4 min read

The Celebrity Traitors finally converted me

The Celebrity Traitors finally converted me

... or how I learned to love the show that is apparently super easy to love.

The past two years have been hard for me, a serial talker, sitting in conversations with people as they talk about The Traitors. The series, which has been spun off into many renditions throughout the world, including right here in Aotearoa, has a lot of fans – which surprised me, given that it seemed to me to be a televised version of Mafia, with a better score. I like Mafia as much as anybody else, but the thought of watching people play a social deduction game, regardless of how well-produced and edited it is, struck me as a bad use of my time and energy.

Look, as a rule, I’m not a reality TV person. I’m not one of those people who think it’s the culture death of society either, though. I sit somewhere in the middle. I’ve watched most of Drag Race (flagship, not the spinoffs, there’s only so many hours in the day), a couple of episodes of various Housewives franchises, recapped several seasons of Dancing with the Stars and watched Nicole Scherzinger commit war crimes against Rachel Crow on The X-Factor US.

It’s also, frankly, a massive time commitment. Anything that is more than one episode a week is too much for me. I think human beings get a limited amount of things to commit ludicrous amounts of time to – kids, pets, hobbies, fairly obscure JRPGs that require hundreds of hours across decades and an encyclopaedic memory to keep track of lore. To add keeping track of reality television on top of all that (or one of them, any guess which one I commit to).

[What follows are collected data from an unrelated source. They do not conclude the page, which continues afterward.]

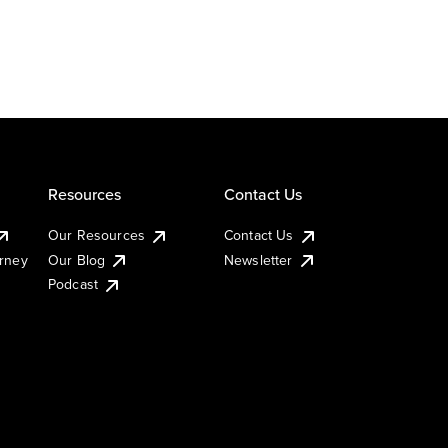
Resources
Contact Us
Our Resources
Contact Us
urney
Our Blog
Newsletter
Podcast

This weekend, however, I found myself with the sort of time that someone has when they don’t have kids, pets, hobbies or potentially have run out of JRPGs to spend hundreds of hours on. After watching the extremely middling “lady who thinks sane things but is a bit crazy about it” Keira Knightley thriller The Woman in Cabin 10, I had some hours free, and it popped up so I thought, “What’s the worst that can happen?”

And, just like everybody who has laid eyes on the castle or heard the haunting choral covers of pop songs, I was hooked.

Claudia Winkleman in The Celebrity Traitors UK.

The Celebrity Traitors feels, to me, like the perfect entry point to the series – especially if you happen to be a millennial with an intermediate knowledge of British celebrities. The premise of the show completely failed to grab me in any of its other iterations. Seeing a group of people I’m unfamiliar with be bad at both lying and deduction doesn’t appeal to me, whether they be genuinely non-famous people, reality stars, or a mixture of the two (and hey, many reality TV stars are, in fact, not famous).

Part of the thrill of Celebrity Traitors for me is the chance to see celebrities I generally enjoy show a different side of themselves.. Celia Imrie not trusting anybody? Here for it. Lucy Beaumont being lightly baffled by seemingly everything? I’m already signed up. Tom Daley being generally cheerful and gormless while making me realise that I’ve never actually heard him talk? Sure! It’s like finding out someone you’ve been friends with for years has an amazing singing voice.

Another part of the thrill, which I understand is common to all series of The Traitors filmed in the UK, is Claudia Winkleman. Winkleman might well be the most wildly charismatic host to grace our screens since Nicole Byer looked at a terrible cake on Nailed It. She stalks the set like a glamorous Grim Reaper, with a half-smile that would make Anne Robinson proud, and even more crucially, sets the tone between the absolute high stakes of the show (people are going to get murdered by the traitors, weekly) and how silly it is (nobody is going to get “murdered”). The first murder in this season was so casually and brutally performed by Winkleman that I gasped. 

It’s not all roses, though. I can firmly leave Stephen Fry, who continues to be the biggest beneficiary of the assumption that a plum British accent in any way correlates to superior intelligence. Another mainstay of the reality TV format – the talking head – that is very much present here has also never really appealed to me, as it seems to cater to people who are drifting in and out of watching the show rather than actually watching. It’s easy to pad an episode out to an hour when you are not only watching the drama, but watching someone comment on the drama, then someone comment on someone’s comment on the drama, repeated ad nauseam. And frankly, not all narrators are born (or cast) equal.

The rules also, at a glance, seem weighted far too much in the favour of the traitors, but I realise griping about the rules of a show I just discovered makes me seem like the kind of pedant that’s better found on Bluesky, so I’ll stop. If the first two episodes are any indicator, The Celebrity Traitors looks to be a genuinely enjoyable season of reality TV. Will it make me a convert to the other seasons? Maybe if they cast Celia Imrie every season.

The Celebrity Traitors UK airs on ThreeNow in New Zealand, and probably somewhere else if you live somewhere else.